More info here - The Rear Fathub That Just Refuses To Die : DT Swiss Big Ride 350 197mm
I run two gearing setups. A 32 tooth chainring with 11/53 motor gearing for winter and a 38 tooth chainring with 11/63 motor gearing for summer. The two gearing systems couldn’t be more different. With the winter setup, the motor delivers so much torque so quickly that you are almost instantly at max cadence when you start pedalling hard (on smooth flat ground). This makes climbing steep hills or travelling deep snow much easier to do. It is awkward in summer, as you spin out the gears so fast that you don’t feel like you are doing much. Top speed is limited as well.
The summer setup is much more slow to wind up, but delivers much more assist in the top end when you want it. I run the stock 4” Kenda Juggernaut tires, which are quite smooth and well suited for streets and groomed trails. I can easily go up hills at 30 kph and cruise along at 50kph when I’d like to do so. The bike doesn’t work well on single track. It has no suspension and it bounces and skips over every bump. The tires squirm if you throw any amount of cornering load on them and feel unsettled.
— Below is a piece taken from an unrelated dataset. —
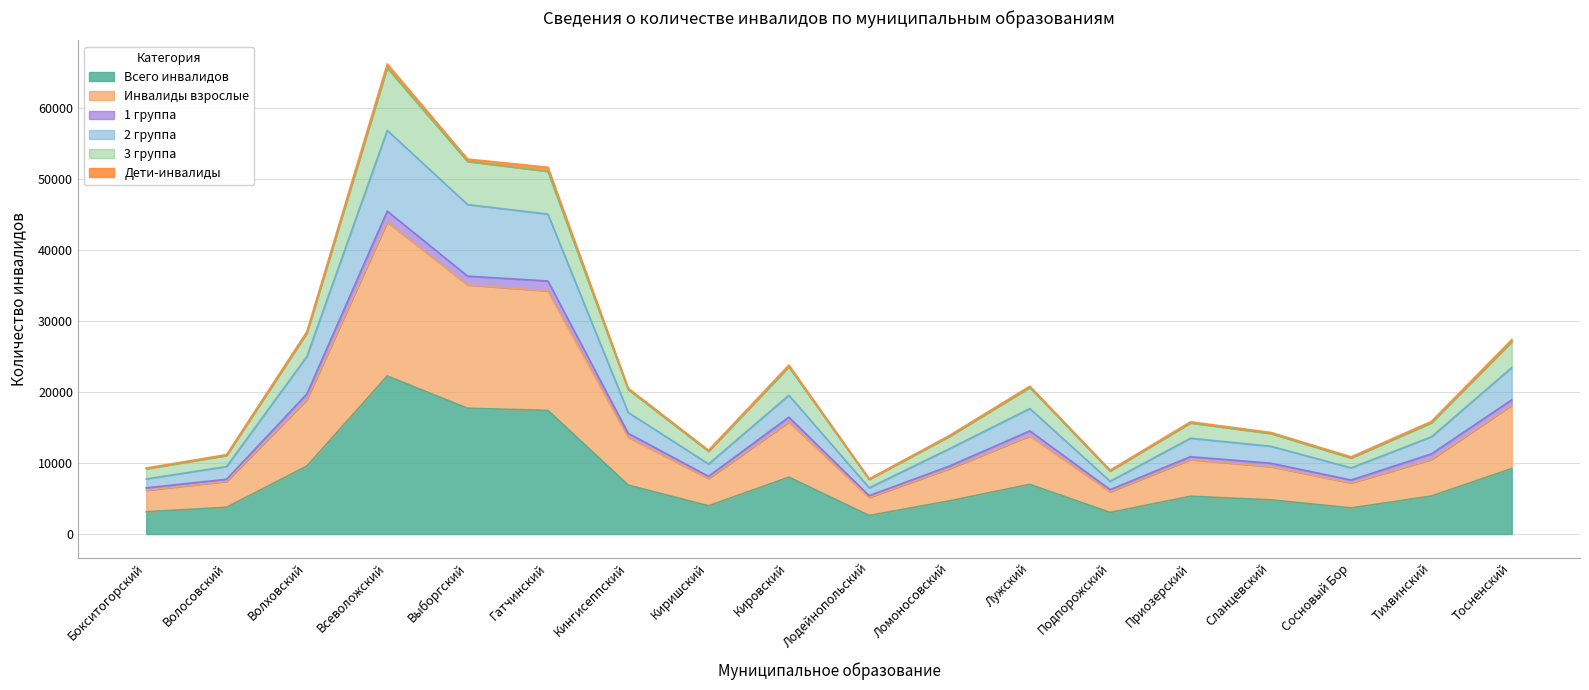

What is the minimum value for Всего инвалидов?

2621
However, as a road bike/commuter it is great. The battery is large with good range, the light works, and it flys along paved roads and gravel double track. I sold my road bike as this bike performs that task so much better than it did.
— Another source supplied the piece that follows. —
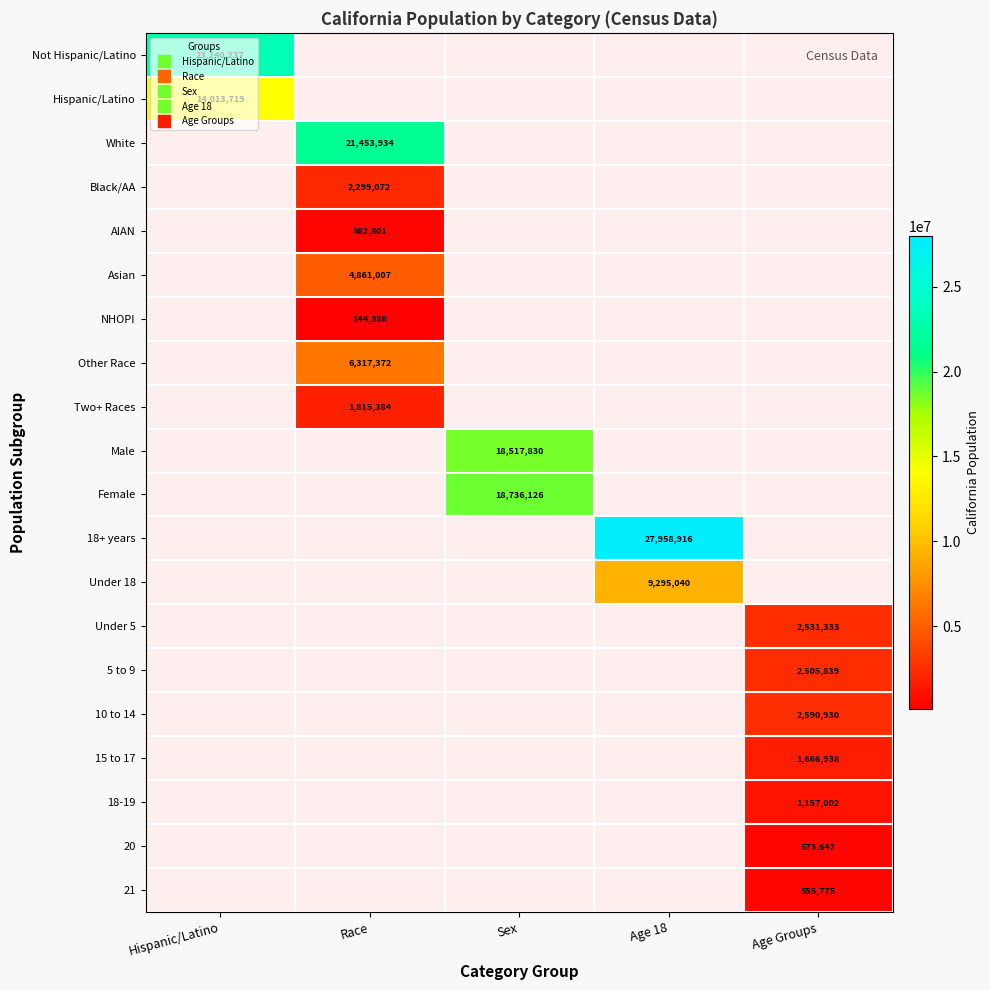

Is the value of Male at Age Groups greater than the value of 5 to 9 at Age 18?

No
If you could only have one bike, plus sized, dual suspension e-bikes are a great choice. They can handle singletrack summer riding without too much tire deflection / autosteering. They can also handle winter / offroad duty good enough especially on packed in hiking trails. They are, in my opinion, the best compromise.
I’ve enjoyed this bike so much, I’m starting to build up a 2nd electric full suspension fatbike based on a Dengfu E06 frame. I’ll post a build thread on it once I start building up the bike.
I’m open to any questions or discussions on the bike or the CYC motor platform.